Browning is the Democratic House member from Arlington who has made a specialty of annoying her fellow Democrats in the executive branch, mainly because of her insistence that they be more forthcoming on health care. Legislation had required the administration to make public by January 2013 its financing plan for the single-payer system it hopes to unveil next year. It has failed to do so, and Browning has been on the case ever since. Republican critics of Shumlin’s plan can only be delighted they have a Democrat willing to prod the administration, and now her prodding has taken the form of a lawsuit seeking a court order for the administration to release documents describing its health care plans.
The administration has long argued that it would be premature to release details of a financing plan before a plan has been created. For officials to throw before the public a proposal to raise specific taxes to pay for health care would raise a furor that would last for months or years. It appears that Gov. Peter Shumlin hopes to confine the furor to the legislative process after he offers a proposal in January and to narrow debate, not to a host of diverse possibilities, but to the plan his administration devises.
In dueling motions in Browning’s court case, the parties are debating whether documents related to the financing of Shumlin’s health care plan are public documents that must be released under state law. The administration says that they are “confidential policy advice documents” and so they are exempt from public disclosure. That exemption applies to the private advice that the governor receives from his advisers.

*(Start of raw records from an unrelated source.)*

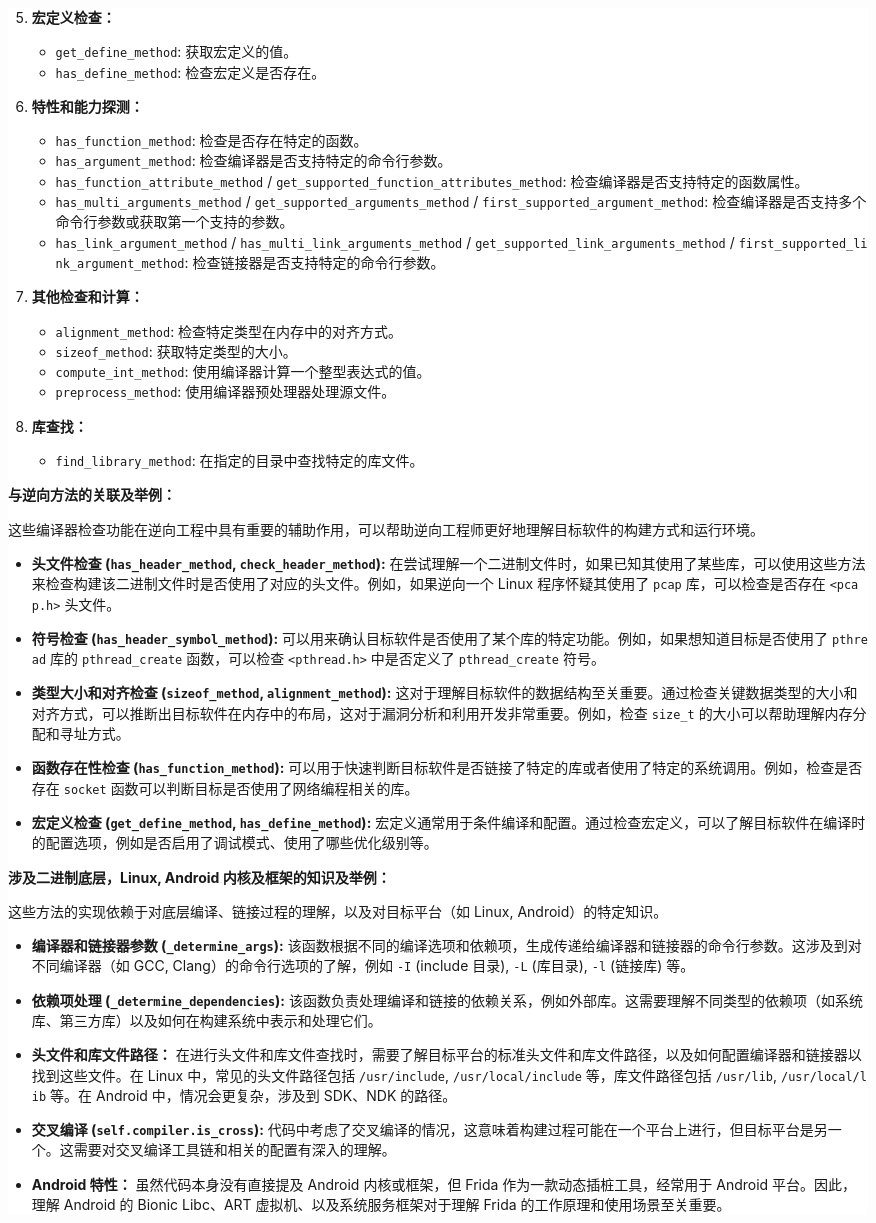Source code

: 5. **宏定义检查：**
   - `get_define_method`: 获取宏定义的值。
   - `has_define_method`: 检查宏定义是否存在。

6. **特性和能力探测：**
   - `has_function_method`: 检查是否存在特定的函数。
   - `has_argument_method`: 检查编译器是否支持特定的命令行参数。
   - `has_function_attribute_method` / `get_supported_function_attributes_method`: 检查编译器是否支持特定的函数属性。
   - `has_multi_arguments_method` / `get_supported_arguments_method` / `first_supported_argument_method`: 检查编译器是否支持多个命令行参数或获取第一个支持的参数。
   - `has_link_argument_method` / `has_multi_link_arguments_method` / `get_supported_link_arguments_method` / `first_supported_link_argument_method`:  检查链接器是否支持特定的命令行参数。

7. **其他检查和计算：**
   - `alignment_method`: 检查特定类型在内存中的对齐方式。
   - `sizeof_method`: 获取特定类型的大小。
   - `compute_int_method`: 使用编译器计算一个整型表达式的值。
   - `preprocess_method`: 使用编译器预处理器处理源文件。

8. **库查找：**
   - `find_library_method`: 在指定的目录中查找特定的库文件。

**与逆向方法的关联及举例：**

这些编译器检查功能在逆向工程中具有重要的辅助作用，可以帮助逆向工程师更好地理解目标软件的构建方式和运行环境。

* **头文件检查 (`has_header_method`, `check_header_method`):**  在尝试理解一个二进制文件时，如果已知其使用了某些库，可以使用这些方法来检查构建该二进制文件时是否使用了对应的头文件。例如，如果逆向一个 Linux 程序怀疑其使用了 `pcap` 库，可以检查是否存在 `<pcap.h>` 头文件。

* **符号检查 (`has_header_symbol_method`):** 可以用来确认目标软件是否使用了某个库的特定功能。例如，如果想知道目标是否使用了 `pthread` 库的 `pthread_create` 函数，可以检查 `<pthread.h>` 中是否定义了 `pthread_create` 符号。

* **类型大小和对齐检查 (`sizeof_method`, `alignment_method`):** 这对于理解目标软件的数据结构至关重要。通过检查关键数据类型的大小和对齐方式，可以推断出目标软件在内存中的布局，这对于漏洞分析和利用开发非常重要。例如，检查 `size_t` 的大小可以帮助理解内存分配和寻址方式。

* **函数存在性检查 (`has_function_method`):**  可以用于快速判断目标软件是否链接了特定的库或者使用了特定的系统调用。例如，检查是否存在 `socket` 函数可以判断目标是否使用了网络编程相关的库。

* **宏定义检查 (`get_define_method`, `has_define_method`):**  宏定义通常用于条件编译和配置。通过检查宏定义，可以了解目标软件在编译时的配置选项，例如是否启用了调试模式、使用了哪些优化级别等。

**涉及二进制底层，Linux, Android 内核及框架的知识及举例：**

这些方法的实现依赖于对底层编译、链接过程的理解，以及对目标平台（如 Linux, Android）的特定知识。

* **编译器和链接器参数 (`_determine_args`):**  该函数根据不同的编译选项和依赖项，生成传递给编译器和链接器的命令行参数。这涉及到对不同编译器（如 GCC, Clang）的命令行选项的了解，例如 `-I` (include 目录), `-L` (库目录), `-l` (链接库) 等。

* **依赖项处理 (`_determine_dependencies`):**  该函数负责处理编译和链接的依赖关系，例如外部库。这需要理解不同类型的依赖项（如系统库、第三方库）以及如何在构建系统中表示和处理它们。

* **头文件和库文件路径：**  在进行头文件和库文件查找时，需要了解目标平台的标准头文件和库文件路径，以及如何配置编译器和链接器以找到这些文件。在 Linux 中，常见的头文件路径包括 `/usr/include`, `/usr/local/include` 等，库文件路径包括 `/usr/lib`, `/usr/local/lib` 等。在 Android 中，情况会更复杂，涉及到 SDK、NDK 的路径。

* **交叉编译 (`self.compiler.is_cross`):** 代码中考虑了交叉编译的情况，这意味着构建过程可能在一个平台上进行，但目标平台是另一个。这需要对交叉编译工具链和相关的配置有深入的理解。

* **Android 特性：** 虽然代码本身没有直接提及 Android 内核或框架，但 Frida 作为一款动态插桩工具，经常用于 Android 平台。因此，理解 Android 的 Bionic Libc、ART 虚拟机、以及系统服务框架对于理解 Frida 的工作原理和使用场景至关重要。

Browning counters that the administration itself has breached the confidentiality it is seeking to protect by sharing the documents widely, giving them to a whole list of legislators. Browning, herself a legislator, is arguing that she wants a look at the documents, too.

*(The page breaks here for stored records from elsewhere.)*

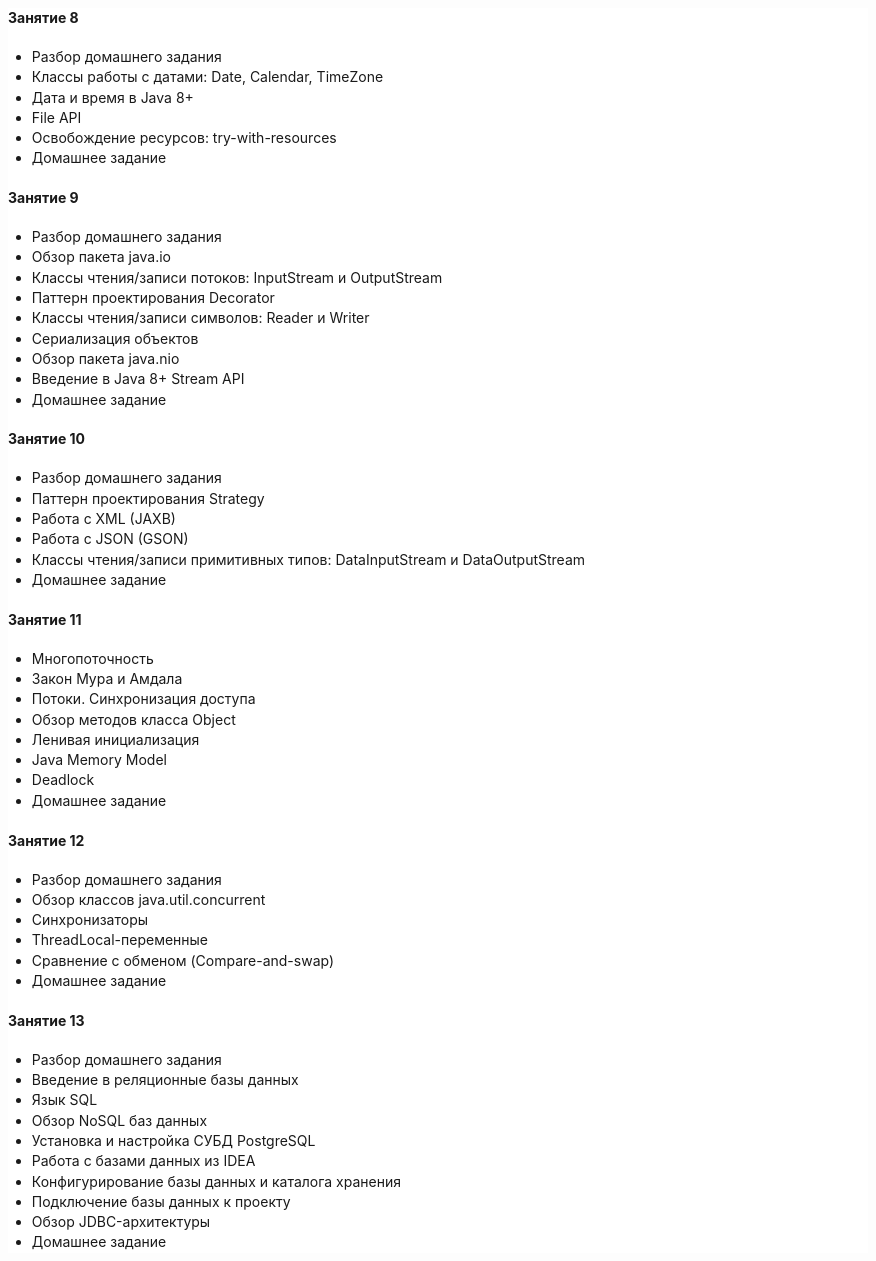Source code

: #### Занятие 8

- Разбор домашнего задания
- Классы работы с датами: Date, Calendar, TimeZone
- Дата и время в Java 8+
- File API
- Освобождение ресурсов: try-with-resources
- Домашнее задание

#### Занятие 9

- Разбор домашнего задания
- Обзор пакета java.io
- Классы чтения/записи потоков: InputStream и OutputStream
- Паттерн проектирования Decorator
- Классы чтения/записи символов: Reader и Writer
- Сериализация объектов
- Обзор пакета java.nio
- Введение в Java 8+ Stream API
- Домашнее задание

#### Занятие 10

- Разбор домашнего задания
- Паттерн проектирования Strategy
- Работа с XML (JAXB)
- Работа с JSON (GSON)
- Классы чтения/записи примитивных типов: DataInputStream и DataOutputStream
- Домашнее задание

#### Занятие 11

- Многопоточность
- Закон Мура и Амдала
- Потоки. Синхронизация доступа
- Обзор методов класса Object
- Ленивая инициализация
- Java Memory Model
- Deadlock
- Домашнее задание

#### Занятие 12

- Разбор домашнего задания
- Обзор классов java.util.concurrent
- Синхронизаторы
- ThreadLocal-переменные
- Сравнение с обменом (Compare-and-swap)
- Домашнее задание

#### Занятие 13

- Разбор домашнего задания
- Введение в реляционные базы данных
- Язык SQL
- Обзор NoSQL баз данных
- Установка и настройка СУБД PostgreSQL
- Работа с базами данных из IDEA
- Конфигурирование базы данных и каталога хранения
- Подключение базы данных к проекту
- Обзор JDBC-архитектуры
- Домашнее задание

Shumlin is in a race against time. He has five months to prepare his health care plan while maintaining a lid on information about it, and in that time pressure to remove the lid is only going to increase. As information becomes more widely shared, the administration’s arguments in defense of confidentiality become more specious. Browning, representing the public, has a right to know. For Shumlin to argue that the public is not smart enough to interpret or understand the documents it is looking at is not tenable. Our open government laws are based on the premise that the public can look at public documents and sort them out adequately.

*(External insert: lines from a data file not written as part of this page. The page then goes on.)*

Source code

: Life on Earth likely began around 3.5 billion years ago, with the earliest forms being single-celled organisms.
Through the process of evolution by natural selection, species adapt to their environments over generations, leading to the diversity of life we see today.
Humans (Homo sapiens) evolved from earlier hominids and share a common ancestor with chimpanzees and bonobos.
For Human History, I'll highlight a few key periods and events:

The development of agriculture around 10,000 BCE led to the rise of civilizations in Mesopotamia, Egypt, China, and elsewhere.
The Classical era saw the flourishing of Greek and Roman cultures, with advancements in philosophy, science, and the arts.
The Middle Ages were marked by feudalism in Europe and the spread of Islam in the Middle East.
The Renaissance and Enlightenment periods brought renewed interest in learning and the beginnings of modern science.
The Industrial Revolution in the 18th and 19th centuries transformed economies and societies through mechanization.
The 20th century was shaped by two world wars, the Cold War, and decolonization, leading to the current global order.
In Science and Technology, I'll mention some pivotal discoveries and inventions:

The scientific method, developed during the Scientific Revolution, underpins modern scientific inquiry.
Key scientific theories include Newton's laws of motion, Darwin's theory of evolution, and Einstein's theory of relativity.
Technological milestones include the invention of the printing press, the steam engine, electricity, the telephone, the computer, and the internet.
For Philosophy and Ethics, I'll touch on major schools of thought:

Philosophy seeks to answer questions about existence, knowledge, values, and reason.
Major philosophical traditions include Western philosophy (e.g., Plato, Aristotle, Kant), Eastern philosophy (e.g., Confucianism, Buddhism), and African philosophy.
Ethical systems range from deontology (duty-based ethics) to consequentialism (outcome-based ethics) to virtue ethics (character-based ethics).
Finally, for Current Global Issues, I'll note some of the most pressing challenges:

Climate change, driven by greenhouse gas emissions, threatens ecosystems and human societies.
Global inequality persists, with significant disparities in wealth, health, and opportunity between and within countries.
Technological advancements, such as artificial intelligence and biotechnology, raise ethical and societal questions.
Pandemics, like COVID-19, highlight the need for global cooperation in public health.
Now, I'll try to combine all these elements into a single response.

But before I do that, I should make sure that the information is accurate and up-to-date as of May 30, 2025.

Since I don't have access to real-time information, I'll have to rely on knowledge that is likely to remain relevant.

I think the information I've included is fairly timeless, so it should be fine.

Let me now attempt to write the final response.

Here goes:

Shumlin may have the idea that he can manage the debate about health care, but it is already escaping his management. The Browning suit is pushing it into the public sphere. Also, continuing troubles with the state’s health care exchange, Vermont Health Connect, have inspired anger and frustration by members of the Legislature and officials from his own administration. Thus, the unhappiness of the public has prompted action, and Monday the administration announced it had dropped CGI as its principal contractor for the health care exchange.
In this way, the public furor became a goad to action. Who knows how the public reaction to his single-payer plan will shape events? Shumlin has taken a risk in trying to keep the public out of the debate for as long as possible, but eventually the public is going to get in on the action. Browning may be doing him a favor by getting the debate going early and involving the public in what is one of the most consequential public policy decisions of recent years.